IV. Then, lastly, we have here a suggestion of how precious to Aaron
Israel is.

Jewels were chosen to symbolise the tribes. Bits of tin, potsherds, or anything else that one could have scratched letters upon, would have done quite as well. But 'the precious things of the everlasting mountains' were chosen to bear the dear names. 'The Lord's portion is His people'; and precious in the eyes of Christ are the souls for whom He has given so much. They are not only precious, but lustrous, flashing back the light in various colours indeed, according to their various laws of crystallisation, but all receptive of it and all reflective of it. I said that the names on the breastplate of judgment expressed the acquittal and acceptance of Israel. But does Christ's work for us stop with simple acquittal? Oh no! 'Whom He justified them He also glorified,' And if our souls are 'bound in the bundle of life,' and our names are written on the heart of the Christ, be sure that mere forgiveness and acquittal is the least of the blessings which He intends to give, and that He will not be satisfied until in all our nature we receive and flash back the light of His own glory.

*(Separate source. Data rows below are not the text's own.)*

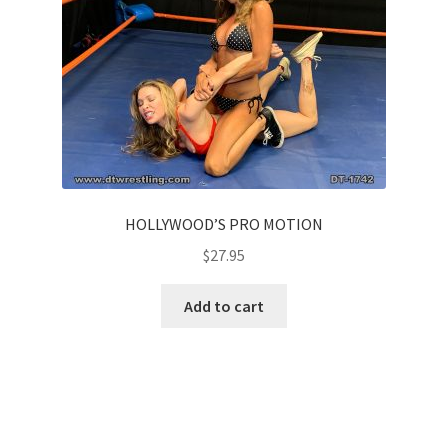
HOLLYWOOD’S PRO MOTION
$
27.95
Add to cart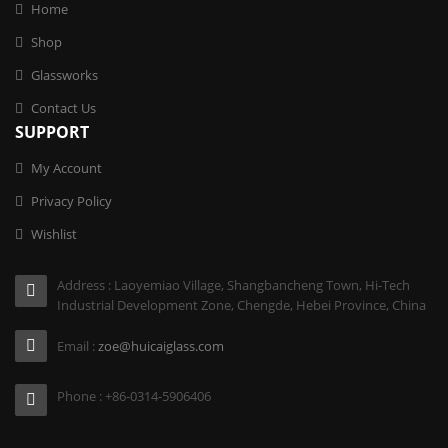
Home
Shop
Glassworks
Contact Us
SUPPORT
My Account
Privacy Policy
Wishlist
Address : Laoyemiao Village, Shangbancheng Town, Hi-Tech
Industrial Development Zone, Chengde, Hebei Province, China
Email :
zoe@huicaiglass.com
Phone : +86-0314-5906406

It is very significant in this aspect that the names of the twelve tribes are described as being written on the precious stones which make the walls of the New Jerusalem. Thus borne on Christ's heart whilst He is within the veil and we are in the outer courts, we may hope to be carried by His sustaining and perfecting hand into the glories, and be made participant of the glories. Let us see to it that we write His name on our hearts, on their cares, their thought, their love, and on our hands, on their toiling and their possessing; and then, God helping us, and Christ dwelling in us, we shall come to the blessed state of those who serve Him, and bear His name flaming conspicuous for ever on their foreheads.

THREE INSCRIPTIONS WITH ONE MEANING

'Thou shalt make a plate of pure gold, and grave upon
it … HOLINESS TO THE LORD.'—EXODUS xxviii. 36.

'In that day there shall be upon the bells of the horses,
HOLINESS UNTO THE LORD.'—ZECH. xiv. 20.

'His name shall be in their foreheads.'—REV. xxii. 4.

You will have perceived my purpose in putting these three widely separated texts together. They all speak of inscriptions, and they are all obviously connected with each other. The first of them comes from the ancient times of the institution of the ceremonial ritual, and describes a part of the high priest's official dress. In his mitre was a thin plate of gold on which was written, 'Holiness to the Lord.' The second of them comes from almost the last portion recorded of the history of Israel in the Old Testament, and is from the words of the great Prophet of the Restoration—his ideal presentation of the Messianic period, in which he recognises as one feature, that the inscription on the mitre of the high priest shall be written on 'the bells of the horses.' And the last of them is from the closing vision of the celestial kingdom, the heavenly and perfected form of the Christian Church. John, probably remembering the high priest and his mitre, with its inscription upon the forehead, says: 'His servants shall do Him priestly service'—for that is the meaning of the word inadequately translated 'serve Him'—'and see His face, and His name shall be in their foreheads.'

These three things, then—the high priest's mitre, the horses' bells, the foreheads of the perfected saints—present three aspects of the Christian thought of holiness. Take them one by one.